Tip 9: Consider going legal

It is always cheaper and easier to resolve conflicts directly with the people involved than to take a legal route, which can get very expensive. But if all else fails, it’s an option.

Citizens Advice can advise on legal routes, and some solicitors will provide an initial consultation free of charge. Do take care to ask explicitly what costs will be involved in taking legal action before committing to this route, and remember that even if you do win the case, it can be difficult to get the money from the other party if they do not have it.

It’s also possible to initiate a court claim (previously known as taking someone to a ‘small claims court’) online. You can do this yourself, without a lawyer’s help.
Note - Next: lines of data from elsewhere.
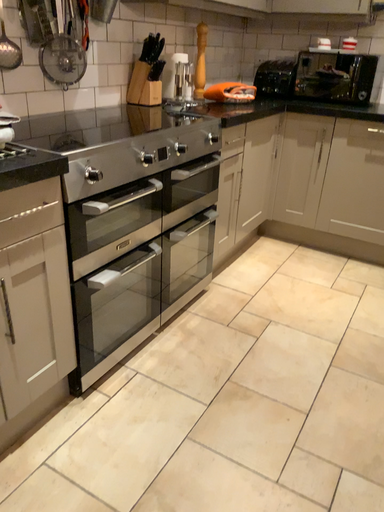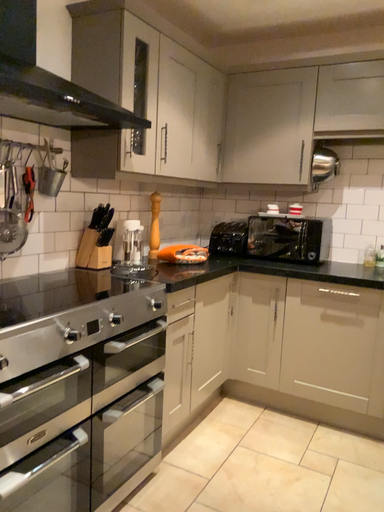
Question: Which way did the camera rotate in the video?

Choices:
 (A) rotated upward
 (B) rotated downward

Answer: (A)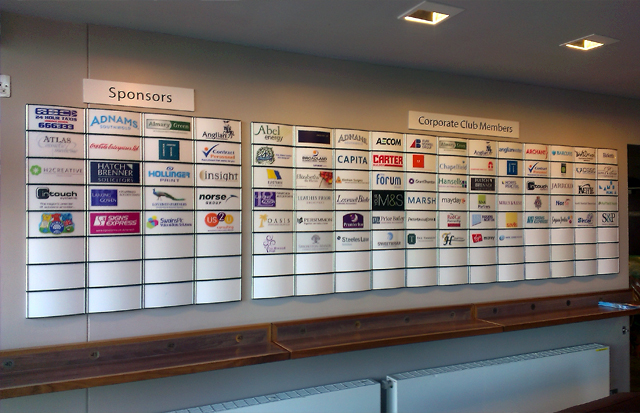
Where is `radiators`? This screenshot has width=640, height=413. radiators is located at coordinates (425, 406), (300, 406).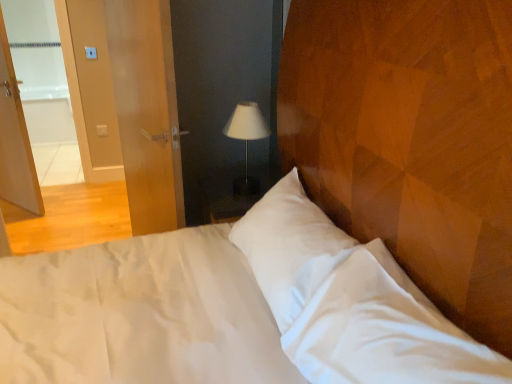
I want to click on vacant area that lies in front of white fabric lampshade at center, so click(233, 205).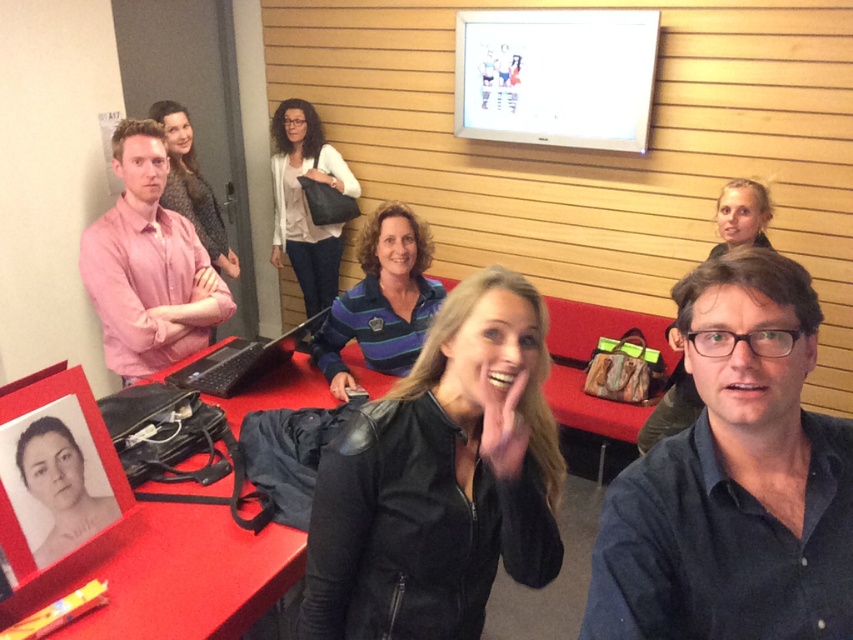
Does red leather table at center appear under matte pink sweater at center?

Yes, red leather table at center is below matte pink sweater at center.

Consider the image. Can you confirm if red leather table at center is wider than matte pink sweater at center?

Yes, red leather table at center is wider than matte pink sweater at center.

This screenshot has width=853, height=640. Identify the location of red leather table at center. (171, 576).

Is point (718, 216) farther from viewer compared to point (746, 196)?

Yes, it is behind point (746, 196).

Can you confirm if matte black jacket at upper right is thinner than smooth blonde hair at upper right?

No, matte black jacket at upper right is not thinner than smooth blonde hair at upper right.

Is point (740, 227) positioned behind point (766, 246)?

No, (740, 227) is closer to viewer.

Locate an element on the screen. The width and height of the screenshot is (853, 640). matte black jacket at upper right is located at coordinates (741, 216).

Can you confirm if dark blue shirt at center is wider than striped polo shirt at center?

Incorrect, dark blue shirt at center's width does not surpass striped polo shirt at center's.

Between dark blue shirt at center and striped polo shirt at center, which one has less height?

dark blue shirt at center

Is point (770, 412) positioned in front of point (390, 221)?

Yes, it is.

The height and width of the screenshot is (640, 853). Identify the location of dark blue shirt at center. (734, 480).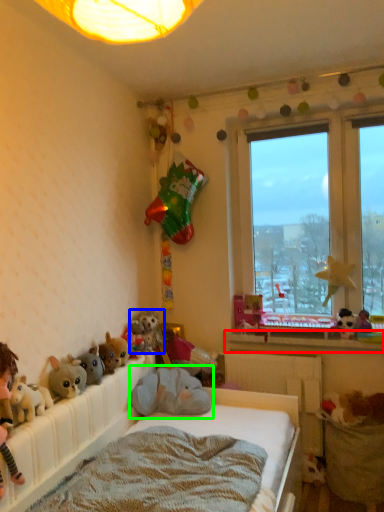
Question: Which object is the closest to the window sill (highlighted by a red box)? Choose among these: toy (highlighted by a blue box) or toy (highlighted by a green box).

Choices:
 (A) toy
 (B) toy

Answer: (B)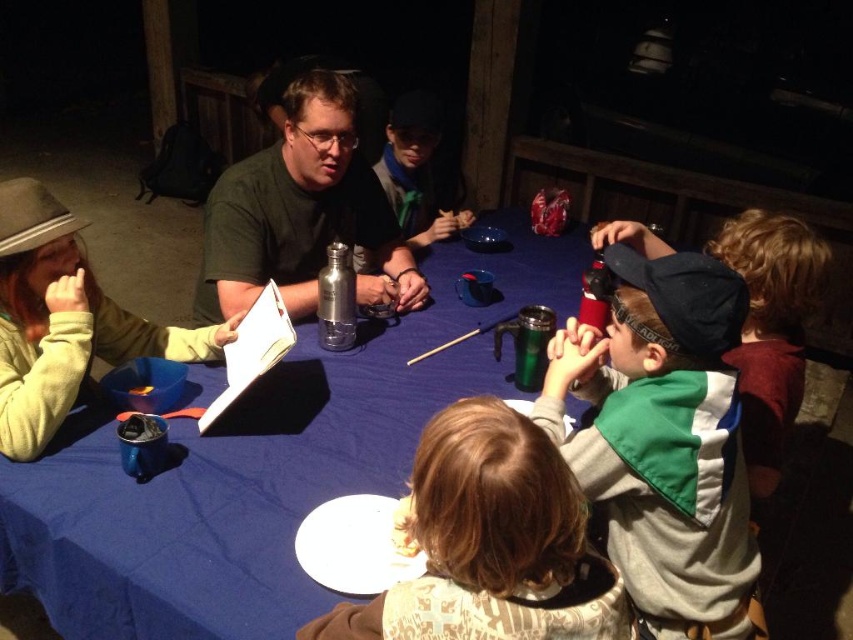
Can you confirm if green matte shirt at center is wider than white paper plate at lower center?

Indeed, green matte shirt at center has a greater width compared to white paper plate at lower center.

Between green matte shirt at center and white paper plate at lower center, which one is positioned lower?

white paper plate at lower center is below.

I want to click on green matte shirt at center, so click(x=302, y=212).

Is green fleece jacket at center positioned behind green scarf at center?

That is False.

Does green fleece jacket at center have a greater width compared to green scarf at center?

Incorrect, green fleece jacket at center's width does not surpass green scarf at center's.

Does point (639, 532) come in front of point (392, 164)?

Yes, point (639, 532) is closer to viewer.

You are a GUI agent. You are given a task and a screenshot of the screen. Output one action in this format:
    pyautogui.click(x=<x>, y=<y>)
    Task: Click on the green fleece jacket at center
    
    Given the screenshot: What is the action you would take?
    pyautogui.click(x=668, y=442)

Who is shorter, blue fabric table at center or light brown hair at center?

With less height is light brown hair at center.

Does blue fabric table at center come behind light brown hair at center?

Yes.

Between point (474, 365) and point (502, 529), which one is positioned in front?

Point (502, 529) is in front.

In order to click on blue fabric table at center in this screenshot , I will do `click(258, 468)`.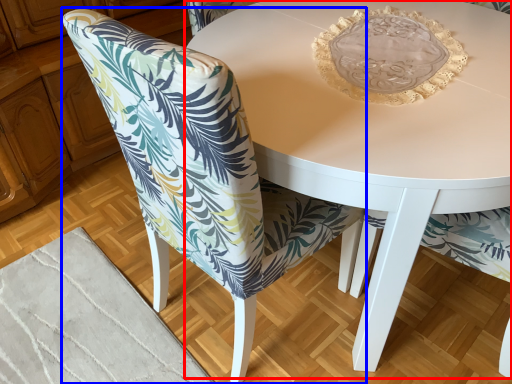
Question: Which point is further to the camera, coffee table (highlighted by a red box) or chair (highlighted by a blue box)?

Choices:
 (A) coffee table
 (B) chair

Answer: (A)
If your training provider has gone out of business, you can also contact the administrator or receiver (the person/organisation that is dealing with settling their debts) – this name will usually be on the website of the company that’s gone bust.

Tip 10: Try not to let it ‘eat you up’

It’s hugely angering and upsetting to have lost significant time, energy and/or money as a result of someone else’s poor service – and it’s important to do all you can within reason to recoup your losses. But after this, you need to work to find a way forward, for your own peace of mind.

This is again much more easily said than done – and moving forward doesn’t mean you have to try to forget what happened. You might wish to reflect on what learning and personal development you have gained from the experience – and to share your experience to help support and protect others.